▸ Prova tu
Ricopia parola per parola dall'articolo sul MES tutto ciò che va da "Durante le ultime" giù fino a "Cosa fa il MES?", comprese queste parole.

---- Brano estratto

Durante le ultime due settimane, è esplosa in Italia una piuttosto male informata ma molto accesa polemica sul tema della riforma del Meccanismo di Stabilità Europeo (MES), che l’Eurogruppo dovrebbe approvare a dicembre di quest’anno. Si tratta di un dibattito che lascia perplessi, in particolare perché arriva molto in ritardo: questa riforma si sta negoziando a livello Europeo da quasi due anni, e il testo attualmente in discussione è stato approvato prima a Dicembre 2018 e poi rivisto e riapprovato nel Giugno 2019 – quando molti di coloro che oggi lo contestano erano parte del governo Italiano che sedeva al tavolo dei negoziati. Il dibattito inoltre manca di sostanza, e su alcuni alcuni aspetti sembra esserci davvero molta confusione. Cerchiamo di fare chiarezza sui punti più controversi della vicenda.
1 – Cosa fa il MES?
Una ragione per cui questo dibattito è molto preoccupante è il fatto che rivela un’incomprensione di fondo di cosa sia il MES e del perché sia indispensabile. Un commento pubblicato sul quotidiano economico-finanziario MF/Milano Finanza sosteneva la settimana scorsa che il nuovo MES fosse stato “ideato per favorire la speculazione contro l’Italia”. Il leader della Lega, Matteo Salvini, dal canto suo, ha detto pubblicamente che “il MES ruba soldi ai poveri per darli ai ricchi”. Francesca Donato – Parlamentare Europea della Lega – si è spinta a dire in diretta TV che per la Lega il MES andrebbe proprio “abolito”.
Si tratta di un’affermazione molto pericolosa. Nato nell’ottobre 2012 come successore permanente della temporanea European Financial Stability Facility (EFSF), il MES presta a quei Paesi dell’Eurozona che si trovino a perdere (o rischiare di perdere) l’accesso ai mercati dei capitali. È l’istituzione più simile a un prestatore di ultima istanza che attualmente esista nell’Eurozona. La BCE svolge lo stesso ruolo nei confronti delle banche, ma non può farlo nei confronti dei governi – stante il divieto di finanziamento monetario.

--------
---- Dati da esaminare

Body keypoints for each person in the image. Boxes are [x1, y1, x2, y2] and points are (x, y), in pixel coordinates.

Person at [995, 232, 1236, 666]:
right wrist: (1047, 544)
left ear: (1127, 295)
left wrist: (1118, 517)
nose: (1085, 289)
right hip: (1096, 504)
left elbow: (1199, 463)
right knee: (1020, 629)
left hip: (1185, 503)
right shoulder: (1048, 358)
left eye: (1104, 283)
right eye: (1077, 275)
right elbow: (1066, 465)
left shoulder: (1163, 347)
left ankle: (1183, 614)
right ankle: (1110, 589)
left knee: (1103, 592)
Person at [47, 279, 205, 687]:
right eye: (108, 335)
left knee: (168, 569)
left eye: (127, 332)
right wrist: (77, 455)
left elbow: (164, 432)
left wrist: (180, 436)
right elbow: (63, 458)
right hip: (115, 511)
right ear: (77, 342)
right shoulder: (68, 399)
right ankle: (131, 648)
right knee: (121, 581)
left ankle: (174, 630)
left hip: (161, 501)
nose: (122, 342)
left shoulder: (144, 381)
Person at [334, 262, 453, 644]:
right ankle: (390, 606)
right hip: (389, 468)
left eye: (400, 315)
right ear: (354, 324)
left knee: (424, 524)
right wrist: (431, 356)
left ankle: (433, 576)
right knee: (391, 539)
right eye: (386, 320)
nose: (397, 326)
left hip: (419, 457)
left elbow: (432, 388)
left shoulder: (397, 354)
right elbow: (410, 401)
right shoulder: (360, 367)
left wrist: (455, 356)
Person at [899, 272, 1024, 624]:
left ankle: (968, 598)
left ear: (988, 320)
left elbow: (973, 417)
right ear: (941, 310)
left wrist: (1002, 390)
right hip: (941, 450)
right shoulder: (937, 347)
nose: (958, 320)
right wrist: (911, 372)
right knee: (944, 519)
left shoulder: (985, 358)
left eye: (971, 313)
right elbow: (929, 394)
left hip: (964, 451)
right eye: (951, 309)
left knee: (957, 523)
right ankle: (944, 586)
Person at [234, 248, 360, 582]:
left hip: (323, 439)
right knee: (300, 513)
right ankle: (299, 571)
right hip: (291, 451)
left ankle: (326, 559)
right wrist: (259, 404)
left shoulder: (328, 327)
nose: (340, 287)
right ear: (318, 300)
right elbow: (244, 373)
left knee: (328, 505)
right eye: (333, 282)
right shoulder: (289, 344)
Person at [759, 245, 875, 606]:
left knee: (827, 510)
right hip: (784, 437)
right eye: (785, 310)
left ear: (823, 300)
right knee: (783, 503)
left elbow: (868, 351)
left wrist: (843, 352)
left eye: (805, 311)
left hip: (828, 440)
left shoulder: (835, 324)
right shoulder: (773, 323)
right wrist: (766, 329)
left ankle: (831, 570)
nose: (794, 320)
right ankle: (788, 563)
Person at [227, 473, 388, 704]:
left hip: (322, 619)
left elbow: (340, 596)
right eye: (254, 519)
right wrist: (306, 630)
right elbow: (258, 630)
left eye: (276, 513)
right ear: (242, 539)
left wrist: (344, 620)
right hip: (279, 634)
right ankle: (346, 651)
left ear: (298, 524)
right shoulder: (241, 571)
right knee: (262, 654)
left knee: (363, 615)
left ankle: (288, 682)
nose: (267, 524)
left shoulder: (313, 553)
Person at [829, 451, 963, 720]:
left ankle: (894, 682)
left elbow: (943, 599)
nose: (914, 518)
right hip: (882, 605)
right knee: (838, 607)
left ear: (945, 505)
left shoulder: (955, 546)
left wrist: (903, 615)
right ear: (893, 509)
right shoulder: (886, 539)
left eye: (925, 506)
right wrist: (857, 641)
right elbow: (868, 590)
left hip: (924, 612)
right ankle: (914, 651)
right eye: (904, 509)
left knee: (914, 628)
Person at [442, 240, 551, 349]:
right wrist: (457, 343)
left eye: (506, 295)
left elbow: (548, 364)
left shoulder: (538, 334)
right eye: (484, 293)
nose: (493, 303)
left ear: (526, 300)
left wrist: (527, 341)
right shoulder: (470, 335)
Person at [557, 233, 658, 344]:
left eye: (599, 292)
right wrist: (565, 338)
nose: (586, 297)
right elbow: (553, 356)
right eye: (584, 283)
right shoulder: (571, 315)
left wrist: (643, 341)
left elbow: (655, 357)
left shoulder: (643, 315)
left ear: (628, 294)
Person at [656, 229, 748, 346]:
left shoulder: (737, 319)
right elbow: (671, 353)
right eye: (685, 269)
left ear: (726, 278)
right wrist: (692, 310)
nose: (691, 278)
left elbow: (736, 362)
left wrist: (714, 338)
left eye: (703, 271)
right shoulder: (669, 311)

--------

▸ La tua risposta
Durante le ultime due settimane, è esplosa in Italia una piuttosto male informata ma molto accesa polemica sul tema della riforma del Meccanismo di Stabilità Europeo (MES), che l’Eurogruppo dovrebbe approvare a dicembre di quest’anno. Si tratta di un dibattito che lascia perplessi, in particolare perché arriva molto in ritardo: questa riforma si sta negoziando a livello Europeo da quasi due anni, e il testo attualmente in discussione è stato approvato prima a Dicembre 2018 e poi rivisto e riapprovato nel Giugno 2019 – quando molti di coloro che oggi lo contestano erano parte del governo Italiano che sedeva al tavolo dei negoziati. Il dibattito inoltre manca di sostanza, e su alcuni alcuni aspetti sembra esserci davvero molta confusione. Cerchiamo di fare chiarezza sui punti più controversi della vicenda.
1 – Cosa fa il MES?